Семена Анна знала с детства и в качестве кавалера никогда не рассматривала, уж больно незначительным и неинтересным он ей казался. И достоинств особых она в нем не находила, ни ума, ни благородства, ни смелости. А за посредственность замуж не хотелось. Уж лучше на передовую. Глядишь, там, на передовой, ей повстречается тот самый, кто будет во всем похож на дядю Витю.
«Тот самый» повстречался ей не на передовой, а в читальном зале общественной библиотеки. Это случилось вскоре после того, как Анна узнала, что она перестарок, и почти сразу же после одного из особо ярких, особо запоминающихся кошмаров. Теперь, когда за плечами ее был какой-никакой жизненный опыт и не самое плохое образование, Анна все-таки решила окончательно разобраться с собственным загадочным прошлым и вечерами напролет пропадала в библиотечных архивах, искала даже незначительные упоминания о Чернокаменске и Августе Берге. Хоть о чем-нибудь! И молодого человека, недорого, но опрятно одетого, из-за своих изысканий заметила отнюдь не сразу. Не было ей тогда дела до незнакомцев. А вот молодой человек Анну заметил и, похоже, выделил, потому что как-то так само собой получилось, что они сначала начали здороваться при встрече, а потом и заговорили.
Его звали Михаилом Евсеевичем, но от официального «Евсеевича» они очень быстро перешли к доверительному «Миша». И доверительность эта оказалась уютной и прекрасной. Не было в Аниной жизни мужчины, с которым она могла бы разговаривать на равных, которого бы не удивляло ее пристрастие к наукам совершенно не дамским. Дядя Витя не в счет. Дядя Витя особенный.
Миша тоже был совершенно особенный: скромный, временами застенчивый, но одновременно настойчивый, он умел слушать, задавал вопросы, отвечая на которые, Анна чувствовала себя не просто умной, но и значимой. А еще Миша был очень симпатичным. Красота его оказалась неброской, она пряталась за стеклами очков, и чтобы разглядеть ее и оценить по достоинству, требовалось время.
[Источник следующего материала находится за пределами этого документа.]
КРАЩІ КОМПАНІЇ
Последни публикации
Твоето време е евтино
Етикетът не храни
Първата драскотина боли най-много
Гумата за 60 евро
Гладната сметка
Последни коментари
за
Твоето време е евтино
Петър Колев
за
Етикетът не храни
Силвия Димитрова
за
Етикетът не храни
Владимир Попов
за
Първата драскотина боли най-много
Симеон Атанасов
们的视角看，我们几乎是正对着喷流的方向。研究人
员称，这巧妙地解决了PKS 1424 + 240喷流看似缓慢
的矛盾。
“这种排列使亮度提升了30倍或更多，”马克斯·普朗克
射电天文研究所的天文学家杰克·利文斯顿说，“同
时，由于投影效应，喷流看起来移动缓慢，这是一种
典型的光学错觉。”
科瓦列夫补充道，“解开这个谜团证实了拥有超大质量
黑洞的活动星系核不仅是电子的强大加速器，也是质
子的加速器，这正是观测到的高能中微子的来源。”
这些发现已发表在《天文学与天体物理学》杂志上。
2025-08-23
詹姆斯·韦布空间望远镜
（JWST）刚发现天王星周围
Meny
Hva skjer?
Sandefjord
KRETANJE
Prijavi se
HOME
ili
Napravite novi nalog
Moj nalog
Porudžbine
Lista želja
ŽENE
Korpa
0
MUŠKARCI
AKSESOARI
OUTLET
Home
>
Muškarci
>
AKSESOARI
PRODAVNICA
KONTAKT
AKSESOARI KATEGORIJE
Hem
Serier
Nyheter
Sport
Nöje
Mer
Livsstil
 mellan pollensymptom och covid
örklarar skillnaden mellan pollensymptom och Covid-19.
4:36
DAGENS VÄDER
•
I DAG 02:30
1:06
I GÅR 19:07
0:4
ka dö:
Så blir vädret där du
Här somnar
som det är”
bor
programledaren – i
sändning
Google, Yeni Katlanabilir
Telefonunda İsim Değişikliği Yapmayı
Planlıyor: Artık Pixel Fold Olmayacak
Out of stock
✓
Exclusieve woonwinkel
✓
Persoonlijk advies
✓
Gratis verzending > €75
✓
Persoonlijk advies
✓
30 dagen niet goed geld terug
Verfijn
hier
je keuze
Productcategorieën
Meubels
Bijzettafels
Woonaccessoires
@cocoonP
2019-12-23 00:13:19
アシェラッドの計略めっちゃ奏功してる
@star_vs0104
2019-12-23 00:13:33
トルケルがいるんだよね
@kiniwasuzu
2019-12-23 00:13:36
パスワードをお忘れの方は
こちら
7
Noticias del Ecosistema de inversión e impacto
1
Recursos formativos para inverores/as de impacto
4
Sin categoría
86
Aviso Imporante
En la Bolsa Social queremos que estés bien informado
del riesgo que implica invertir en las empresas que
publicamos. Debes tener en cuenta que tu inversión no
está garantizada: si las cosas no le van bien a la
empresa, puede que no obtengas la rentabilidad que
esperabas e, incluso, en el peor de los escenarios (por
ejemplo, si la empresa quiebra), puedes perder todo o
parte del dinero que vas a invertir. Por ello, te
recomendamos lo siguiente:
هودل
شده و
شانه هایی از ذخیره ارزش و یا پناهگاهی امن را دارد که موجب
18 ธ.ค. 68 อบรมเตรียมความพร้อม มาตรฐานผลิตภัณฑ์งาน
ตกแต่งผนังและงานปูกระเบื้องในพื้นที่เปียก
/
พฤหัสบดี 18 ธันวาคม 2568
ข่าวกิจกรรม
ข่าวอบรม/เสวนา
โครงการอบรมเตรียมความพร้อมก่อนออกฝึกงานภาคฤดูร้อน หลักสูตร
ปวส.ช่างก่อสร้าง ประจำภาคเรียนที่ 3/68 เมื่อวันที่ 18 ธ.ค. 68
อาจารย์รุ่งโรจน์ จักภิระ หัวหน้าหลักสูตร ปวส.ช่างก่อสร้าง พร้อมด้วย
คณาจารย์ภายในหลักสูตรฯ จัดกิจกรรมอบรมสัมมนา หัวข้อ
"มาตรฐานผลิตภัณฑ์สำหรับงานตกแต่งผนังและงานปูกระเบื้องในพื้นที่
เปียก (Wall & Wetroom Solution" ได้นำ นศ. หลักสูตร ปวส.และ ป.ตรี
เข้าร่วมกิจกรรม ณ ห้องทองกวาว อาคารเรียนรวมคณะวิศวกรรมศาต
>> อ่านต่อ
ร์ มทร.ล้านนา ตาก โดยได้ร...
Время у них было. Оказалось, Миша не просто увлекается историей, а изучает ее глубоко и серьезно, как настоящий ученый. Он и был ученым, пока еще малоизвестным в силу молодого возраста, но очень талантливым. Про то, что он особенный, Анна поняла едва ли не в первую минуту знакомства. Чувствовалось в нем какое-то скромное благородство и то, что в дамских романах принято называть сдерживаемой страстью. Сдерживаемая страсть – это когда не напоказ, это когда хватает одного-единственного взгляда, чтобы сбилось дыхание и замерло сердце. От таких вот взглядов сердце Анны иногда сбоило, и кровь приливала к щекам неловким румянцем, а Миша, казалось, ничегошеньки не замечал. Или замечал, но не придавал значения. Люди науки – они ведь немного не от мира сего. Во всяком случае, Анне так думалось.